Free-Float Market Capitalisation
Free-float market capitalisation is the value of only the shares a company has available for public trading — its total market value minus shares locked up by founders, governments, and strategic holders.
Free-float market capitalisation measures a company's size using only the shares that are actually available to trade on the open market. It starts from total market capitalisation — share price multiplied by all shares outstanding — and strips out the shares that are not realistically for sale: stakes held by founders and their families, government holdings, and strategic investors who hold for the long term.
Total market cap vs free float
The two numbers can be very different. Consider a company whose shares trade at PKR 100, with 1 billion shares outstanding — a total market cap of PKR 100 billion. If founders and the government hold 60% of those shares and never trade them, only 40% is free float:
| Measure | Calculation | Value (PKR bn) |
|---|---|---|
| Total market cap | PKR 100 × 1,000m shares | 100 |
| Locked-up holdings | 60% of shares | 60 |
| Free-float market cap | 40% of shares | 40 |
Why the PSX uses free float to weight indices
Indices like the KSE-100 weight each company by its free-float market cap rather than its total market cap. The reason is practical: an index is meant to reflect what investors can actually buy. If a company's shares are mostly locked away, its real influence on tradeable market value is smaller than its headline size suggests — so it should move the index less. Free-float weighting prevents a company with a tiny public float from dominating the benchmark just because its paper value is large.

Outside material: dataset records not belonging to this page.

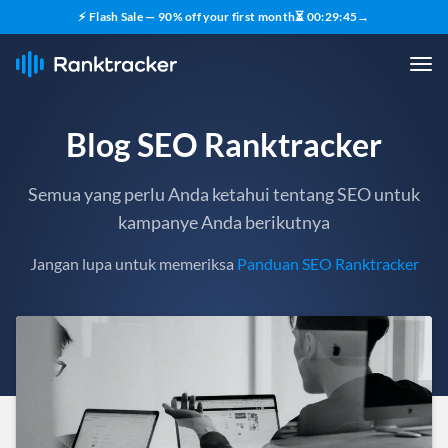
⚡ Flash Sale — 90% off your first month
⏳
00
:
29
:
43
→
Blog SEO Ranktracker
Semua yang perlu Anda ketahui tentang SEO untuk
kampanye Anda berikutnya
Jangan lupa untuk memeriksa
Panduan SEO Ranktracker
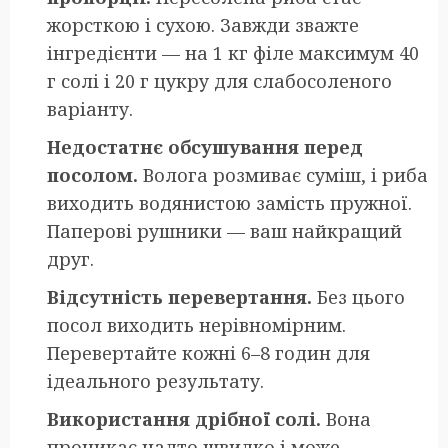
жорсткою і сухою. Завжди зважте
інгредієнти — на 1 кг філе максимум 40
г солі і 20 г цукру для слабосоленого
варіанту.
Недостатнє обсушування перед
посолом.
Волога розмиває суміш, і риба
виходить водянистою замість пружної.
Паперові рушники — ваш найкращий
друг.
Відсутність перевертання.
Без цього
посол виходить нерівномірним.
Перевертайте кожні 6–8 годин для
ідеального результату.
Використання дрібної солі.
Вона
проникає надто швидко і може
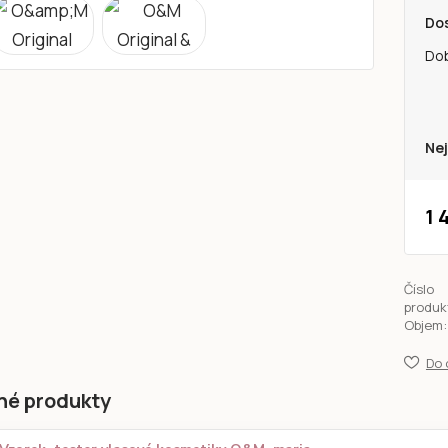
Do
Do
Nej
1 
Číslo
produk
Objem:
Do 
né produkty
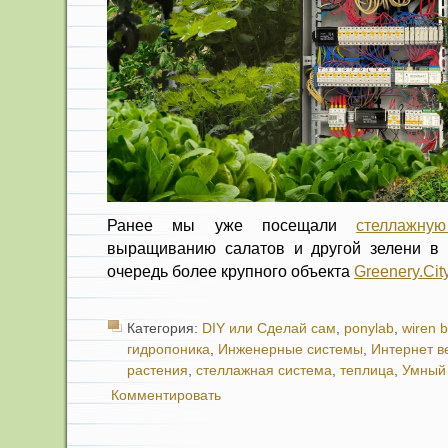
Ранее мы уже посещали
стеллажну
выращиванию салатов и другой зелени в 
очередь более крупного объекта
Greenery.Cit
Категория:
DIY или Сделай сам
,
ponylab
,
wiren 
гидропоника
,
Инженерные системы
,
Интернет 
растения
,
стеллажная система
,
теплица
,
Умный
Комментировать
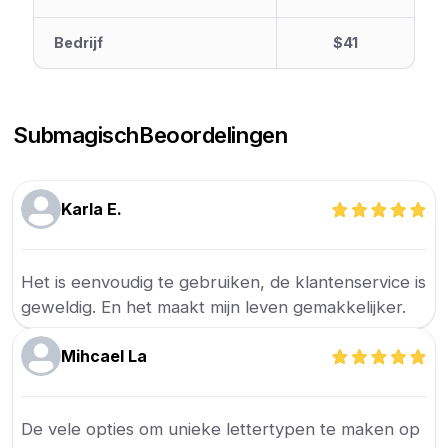
Bedrijf
$41
Submagisch
Beoordelingen
Karla E.
Het is eenvoudig te gebruiken, de klantenservice is
geweldig. En het maakt mijn leven gemakkelijker.
Mihcael La
De vele opties om unieke lettertypen te maken op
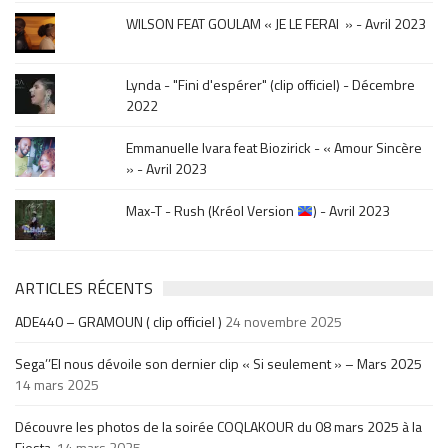
.
WILSON FEAT GOULAM « JE LE FERAI » - Avril 2023
Lynda - "Fini d'espérer" (clip officiel) - Décembre
2022
Emmanuelle Ivara feat Biozirick - « Amour Sincère
» - Avril 2023
Max-T - Rush (Kréol Version
) - Avril 2023
ARTICLES RÉCENTS
ADE440 – GRAMOUN ( clip officiel )
24 novembre 2025
Sega’’El nous dévoile son dernier clip « Si seulement » – Mars 2025
14 mars 2025
Découvre les photos de la soirée COQLAKOUR du 08 mars 2025 à la
Fiesta.
14 mars 2025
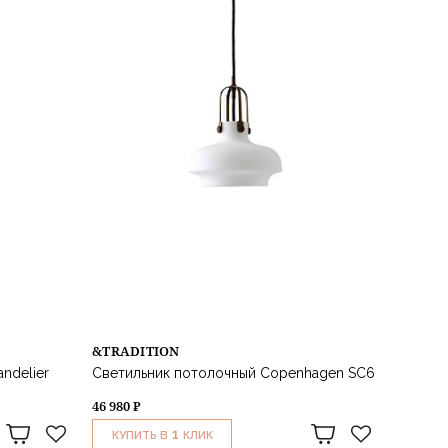
&TRADITION
ndelier
Светильник потолочный Copenhagen SC6
46 980 ₽
1
КУПИТЬ В
КЛИК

Why this matters for your strategy
When you backtest a strategy against an index universe on PSX Algos, the companies that drive most of the index's movement are the large free-float names. Understanding which stocks carry the most weight helps you read why a backtest behaved the way it did.
Build a strategy →Frequently asked
What is free-float market capitalisation in simple terms?
It is the market value of only the shares a company has available for public trading. It excludes shares held by founders, governments, and strategic investors that are not realistically available to buy.
How is free-float market cap different from market cap?
Total market cap counts every share outstanding, while free-float market cap counts only the publicly tradeable shares. A company with large locked-up holdings will have a much smaller free float than its total market cap.
Why does the KSE-100 use free-float weighting?
Because an index should reflect what investors can actually trade. Free-float weighting stops a company with a small public float from dominating the index purely on paper value.